68 camaro is my dream car. black with white stripes. mad jealous.

that green machine is legendary

heated mammal said...

I am going to have to play the part most often played by Witchyard on this one. I too come from a car-loving family, and if I wanted to I could go get myself greasy right now working on two 57 Chevy's and a 64 Chevelle (stock 396 y'all) among other classic cars which are considered to be members of the family. I, on the other hand, hate cars. People may, and probably will, think this is dumb, but I see cars as being responsible for a slew of problems with America, most notably the proliferation of suburbs which are anti-cultural and breed ignorance.
I could go on about this for days, but I think this quote sort of sums it up:
"The automobile began as a toy and has remained so. It is mesmerizing the toy maker and the toy user, us. It is mesmerizing the inner and the outer. A toy to do business with has become the obstacle to the business of survival. The automobile is not a mixed blessing.
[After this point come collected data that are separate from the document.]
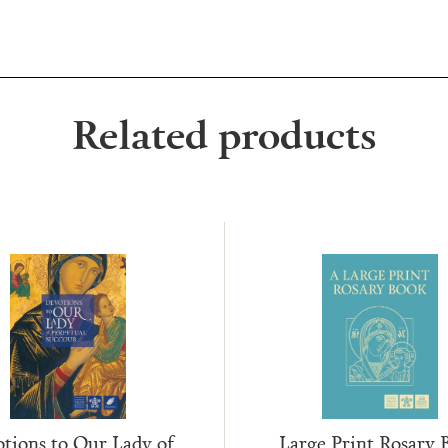
Related products
tions to Our Lady of
Large Print Rosary 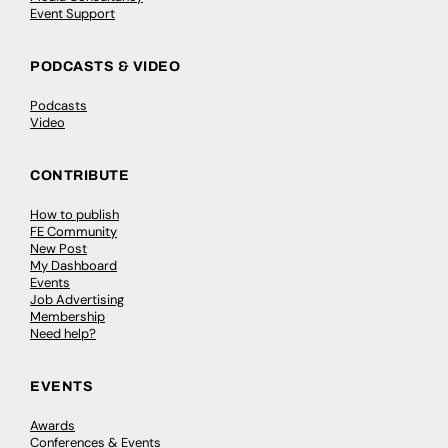
Event Support
PODCASTS & VIDEO
Podcasts
Video
CONTRIBUTE
How to publish
FE Community
New Post
My Dashboard
Events
Job Advertising
Membership
Need help?
EVENTS
Awards
Conferences & Events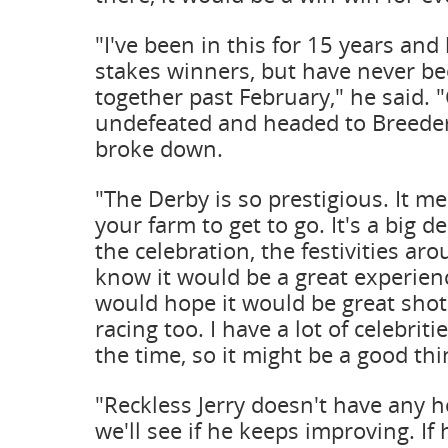
"I've been in this for 15 years an
stakes winners, but have never be
together past February," he said. 
undefeated and headed to Breede
broke down.
"The Derby is so prestigious. It 
your farm to get to go. It's a big 
the celebration, the festivities aro
know it would be a great experien
would hope it would be great shot
racing too. I have a lot of celebrit
the time, so it might be a good thi
"Reckless Jerry doesn't have any 
we'll see if he keeps improving. If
It is an apocalyptic example of mindless logistics and technological savagery"- Paolo Soleri

PS: trains,motorcycles,and planes are the way to travel

the xarlacc said...

WOOT WOOT ! shawty can i get a ride ?! let young xarlakk ride! my hair is long so i meet the qualifications to go fast in it.

Lord Sabbat said...

eric:
i agree. the car is a toy. so is the motorcycle. however, the problem lies not in the fact that it IS a toy but in the fact that we have lost track of that.

just like any hobby, if you show it love it will show you affection. when cars become a necessity, which they have because weve neglected trains, planes, and bicycles it puts an unfair burden on society.

cars like these though? pure toys. pure hobby. beautifully designed road ragers.